**EXERCISE INSTRUCTIONS**
From the records below, print exactly the lines starting at the one containing "Place a 3D box" and ending at the one containing "3. black tray", ends included, and nothing else.

Object localization data

▼

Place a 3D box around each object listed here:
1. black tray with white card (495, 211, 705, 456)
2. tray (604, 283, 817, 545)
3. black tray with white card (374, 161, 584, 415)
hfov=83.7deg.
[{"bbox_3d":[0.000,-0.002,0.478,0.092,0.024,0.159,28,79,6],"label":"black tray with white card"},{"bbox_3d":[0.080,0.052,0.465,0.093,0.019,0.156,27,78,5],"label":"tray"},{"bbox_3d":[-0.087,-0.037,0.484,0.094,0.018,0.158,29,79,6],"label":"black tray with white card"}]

▲
▼

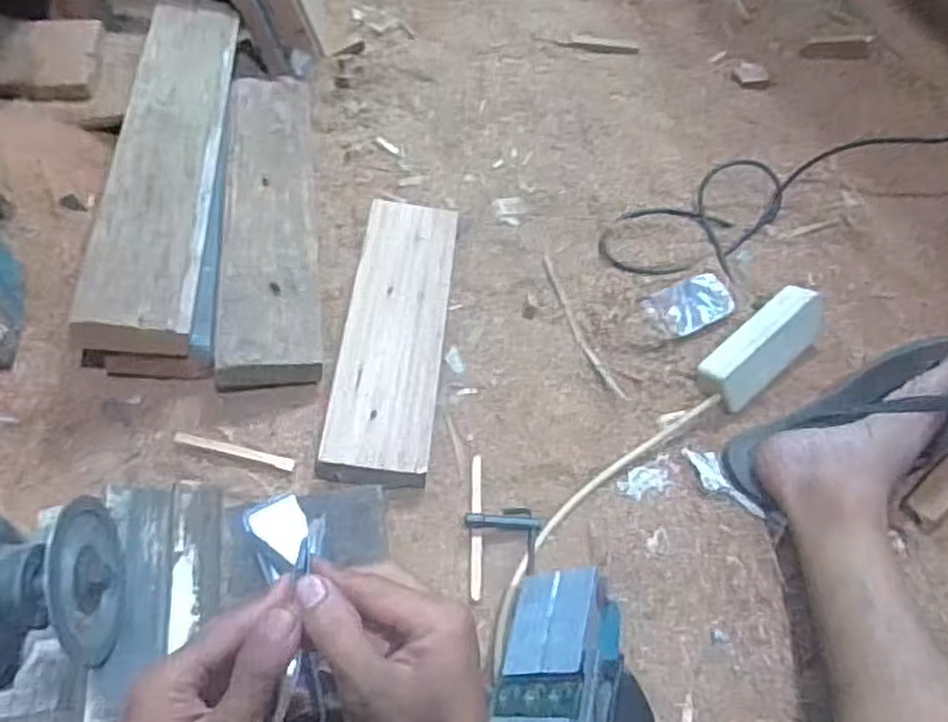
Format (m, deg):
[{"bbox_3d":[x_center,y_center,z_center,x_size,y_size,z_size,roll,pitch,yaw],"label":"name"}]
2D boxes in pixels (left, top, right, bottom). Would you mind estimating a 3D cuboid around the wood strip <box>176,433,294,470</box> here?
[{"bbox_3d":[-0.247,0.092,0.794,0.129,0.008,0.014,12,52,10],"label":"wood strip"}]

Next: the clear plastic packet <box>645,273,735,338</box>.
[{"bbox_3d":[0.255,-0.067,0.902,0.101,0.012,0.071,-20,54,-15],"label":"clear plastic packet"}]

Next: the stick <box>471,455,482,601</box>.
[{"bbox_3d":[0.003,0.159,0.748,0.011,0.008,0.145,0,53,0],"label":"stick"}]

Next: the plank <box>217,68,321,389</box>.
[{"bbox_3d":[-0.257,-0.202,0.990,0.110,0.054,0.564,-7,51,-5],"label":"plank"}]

▲

**COMPLETED TASK**
Place a 3D box around each object listed here:
1. black tray with white card (495, 211, 705, 456)
2. tray (604, 283, 817, 545)
3. black tray with white card (374, 161, 584, 415)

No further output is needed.